Real Time Stream Analysis Demo#
Overview#
This demo demonstrates how to write an application running AI analysis using OpenVINO Model Server. In the video analysis we can deal with various form of the source content. Here, you will see how to take the source of the video from a local USB camera, saved encoded video file and an encoded video stream.
The client application is expected to read the video source and send for the analysis every frame to the OpenVINO Model Server via gRPC connection. The analysis can be fully delegated to the model server endpoint with the complete processing pipeline arranged via a MediaPipe graph or DAG. The remote analysis can be also reduced just to inference execution but in such case the video frame preprocessing and the postprocessing of the results must be implemented on the client side.
In this demo, reading the video content from a local USB camera and encoded video file is straightforward using OpenCV library. The use case with encoded network stream might require more explanation. We will present using RTSP stream transferred by the server component and encoded using FFMPEG utility.

+--

→ **TASKS FOR THIS EXERCISE**
a) Quote the stream analysis demo overview, starting at the words "The client application" and ending after "using FFMPEG utility.".
b) Answer these questions from the stream analysis demo overview:
(i) Over what kind of connection does the client application send frames to the model server?
(ii) Which library is used to read video from a local USB camera and an encoded video file?
(iii) Which utility encodes the RTSP stream?

→ **DATASET EXTRACT**
+--

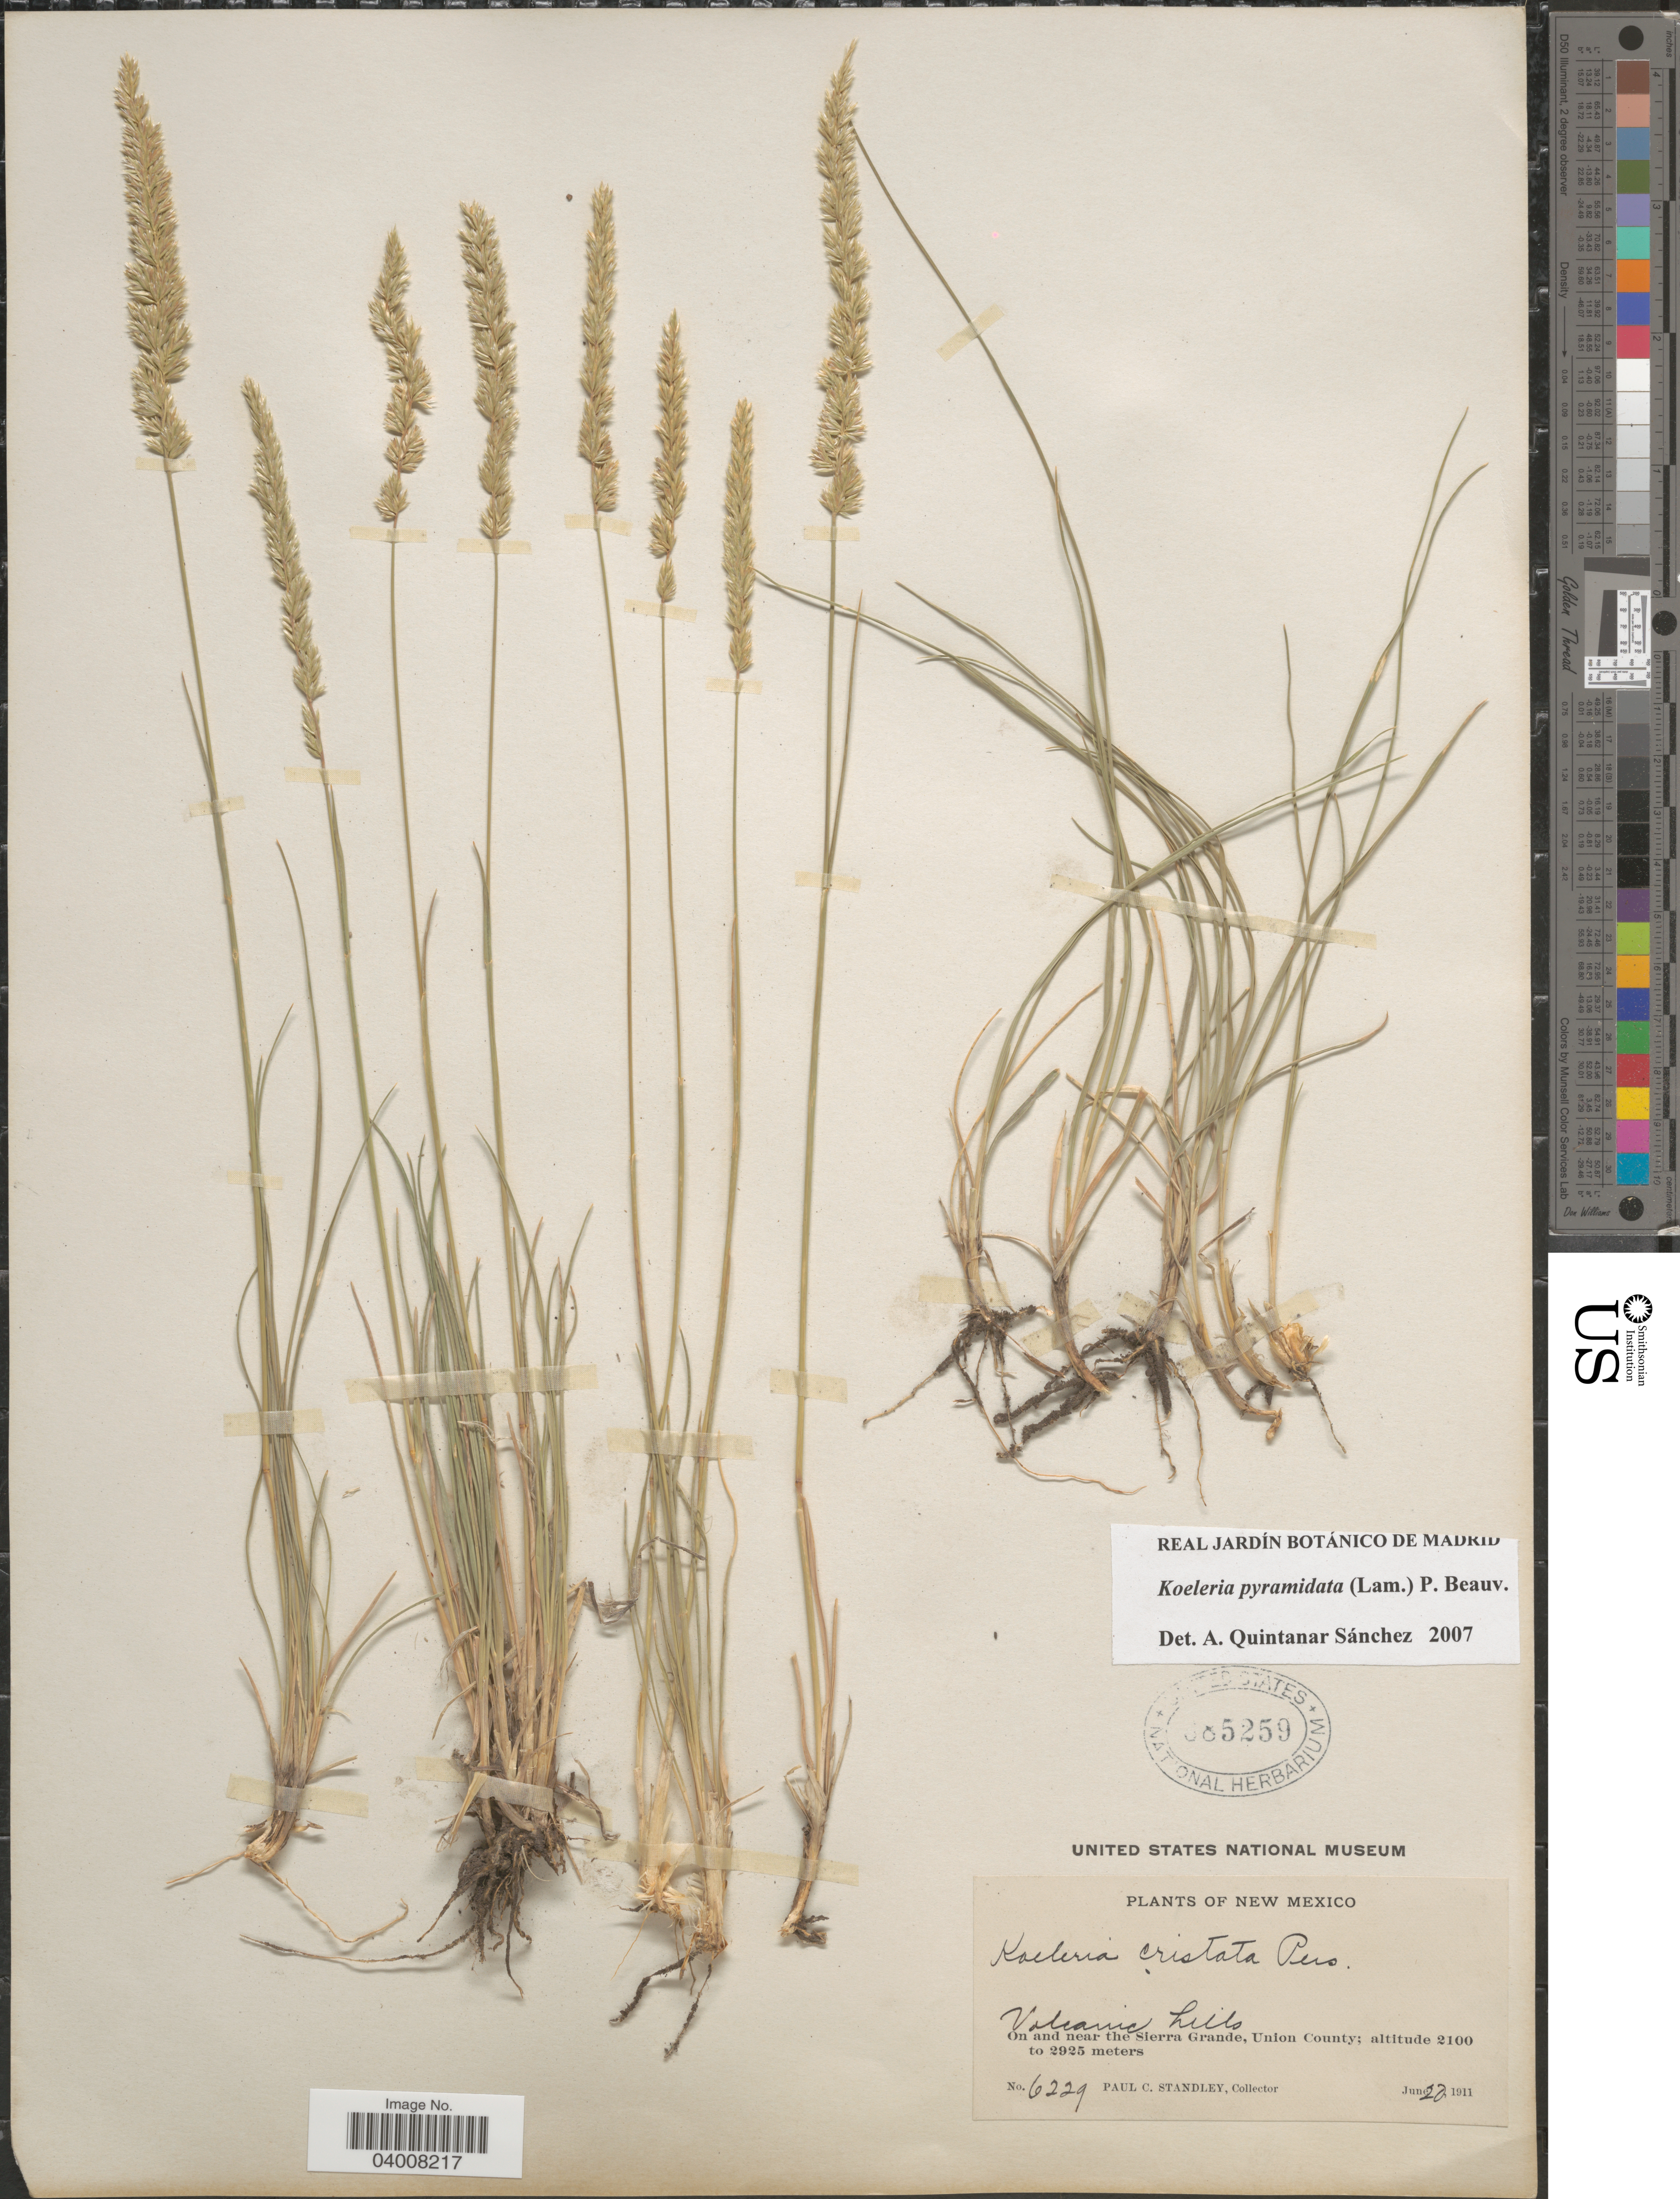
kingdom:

+--

→ **TASK-BY-TASK SOLUTIONS**
a)
The client application is expected to read the video source and send for the analysis every frame to the OpenVINO Model Server via gRPC connection. The analysis can be fully delegated to the model server endpoint with the complete processing pipeline arranged via a MediaPipe graph or DAG. The remote analysis can be also reduced just to inference execution but in such case the video frame preprocessing and the postprocessing of the results must be implemented on the client side.
In this demo, reading the video content from a local USB camera and encoded video file is straightforward using OpenCV library. The use case with encoded network stream might require more explanation. We will present using RTSP stream transferred by the server component and encoded using FFMPEG utility.

b)
(i) A gRPC connection.
(ii) The OpenCV library.
(iii) FFMPEG.